> _DATA IN THIS EXERCISE_
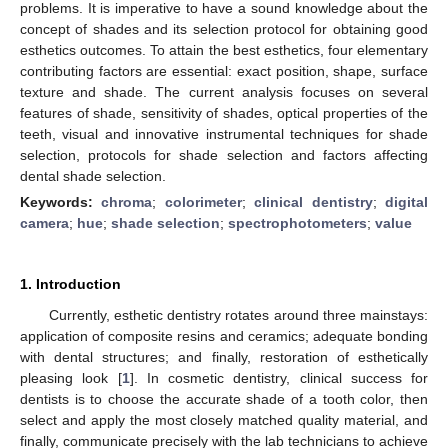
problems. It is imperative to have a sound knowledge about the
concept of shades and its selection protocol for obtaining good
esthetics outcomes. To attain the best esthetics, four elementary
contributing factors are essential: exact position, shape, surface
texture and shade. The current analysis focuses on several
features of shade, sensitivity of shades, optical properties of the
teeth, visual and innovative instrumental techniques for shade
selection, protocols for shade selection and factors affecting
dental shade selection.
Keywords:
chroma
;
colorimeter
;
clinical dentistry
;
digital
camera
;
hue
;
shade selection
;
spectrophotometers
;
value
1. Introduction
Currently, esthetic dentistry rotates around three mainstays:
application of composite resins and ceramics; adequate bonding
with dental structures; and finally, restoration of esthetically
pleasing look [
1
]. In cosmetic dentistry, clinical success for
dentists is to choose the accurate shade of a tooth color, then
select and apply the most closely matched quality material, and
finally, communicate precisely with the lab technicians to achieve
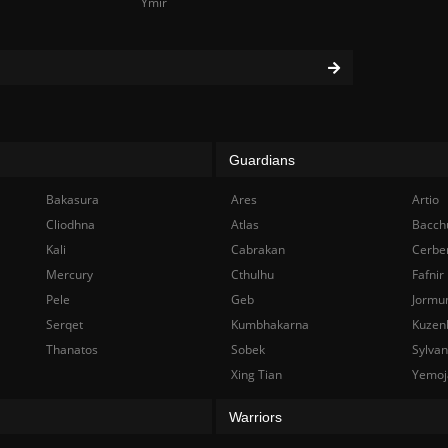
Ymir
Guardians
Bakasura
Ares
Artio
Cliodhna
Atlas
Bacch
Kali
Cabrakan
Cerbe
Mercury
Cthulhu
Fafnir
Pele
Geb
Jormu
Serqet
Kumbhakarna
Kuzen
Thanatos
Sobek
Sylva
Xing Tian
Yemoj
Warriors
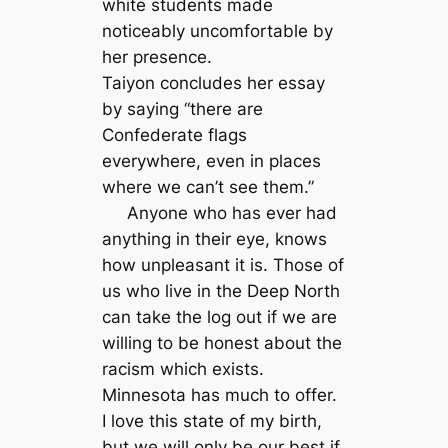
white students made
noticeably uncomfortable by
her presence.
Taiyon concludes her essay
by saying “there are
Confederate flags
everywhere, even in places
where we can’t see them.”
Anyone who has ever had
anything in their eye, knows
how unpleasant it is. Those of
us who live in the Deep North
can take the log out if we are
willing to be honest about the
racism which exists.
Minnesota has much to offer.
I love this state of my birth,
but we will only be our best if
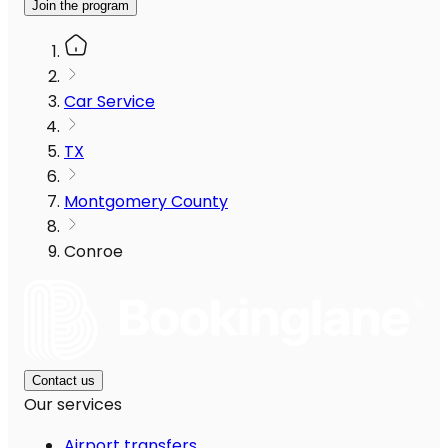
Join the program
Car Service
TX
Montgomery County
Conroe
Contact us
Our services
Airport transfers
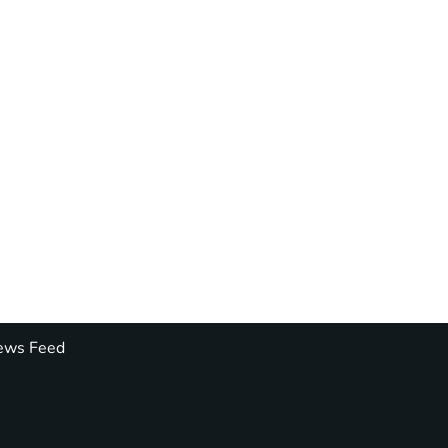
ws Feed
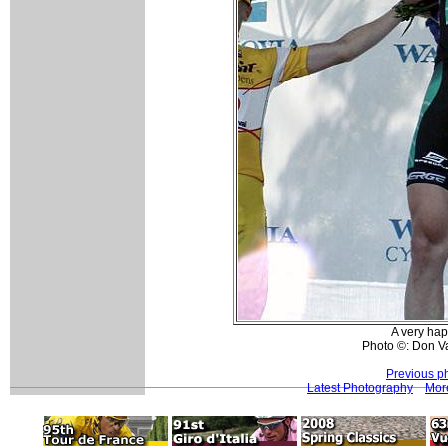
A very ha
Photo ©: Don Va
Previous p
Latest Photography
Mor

> _WHAT YOU HAVE TO DO_
What this calls for is the material above set down exactly, pictures excluded.

> _PROBLEM SOLUTION_
problems. It is imperative to have a sound knowledge about the
concept of shades and its selection protocol for obtaining good
esthetics outcomes. To attain the best esthetics, four elementary
contributing factors are essential: exact position, shape, surface
texture and shade. The current analysis focuses on several
features of shade, sensitivity of shades, optical properties of the
teeth, visual and innovative instrumental techniques for shade
selection, protocols for shade selection and factors affecting
dental shade selection.
Keywords:
chroma
;
colorimeter
;
clinical dentistry
;
digital
camera
;
hue
;
shade selection
;
spectrophotometers
;
value
1. Introduction
Currently, esthetic dentistry rotates around three mainstays:
application of composite resins and ceramics; adequate bonding
with dental structures; and finally, restoration of esthetically
pleasing look [
1
]. In cosmetic dentistry, clinical success for
dentists is to choose the accurate shade of a tooth color, then
select and apply the most closely matched quality material, and
finally, communicate precisely with the lab technicians to achieve
Ymir
Guardians
Bakasura
Ares
Artio
Cliodhna
Atlas
Bacch
Kali
Cabrakan
Cerbe
Mercury
Cthulhu
Fafnir
Pele
Geb
Jormu
Serqet
Kumbhakarna
Kuzen
Thanatos
Sobek
Sylva
Xing Tian
Yemoj
Warriors
white students made
noticeably uncomfortable by
her presence.
Taiyon concludes her essay
by saying “there are
Confederate flags
everywhere, even in places
where we can’t see them.”
Anyone who has ever had
anything in their eye, knows
how unpleasant it is. Those of
us who live in the Deep North
can take the log out if we are
willing to be honest about the
racism which exists.
Minnesota has much to offer.
I love this state of my birth,
but we will only be our best if
Join the program
Car Service
TX
Montgomery County
Conroe
Contact us
Our services
Airport transfers
ws Feed
A very ha
Photo ©: Don Va
Previous p
Latest Photography
Mor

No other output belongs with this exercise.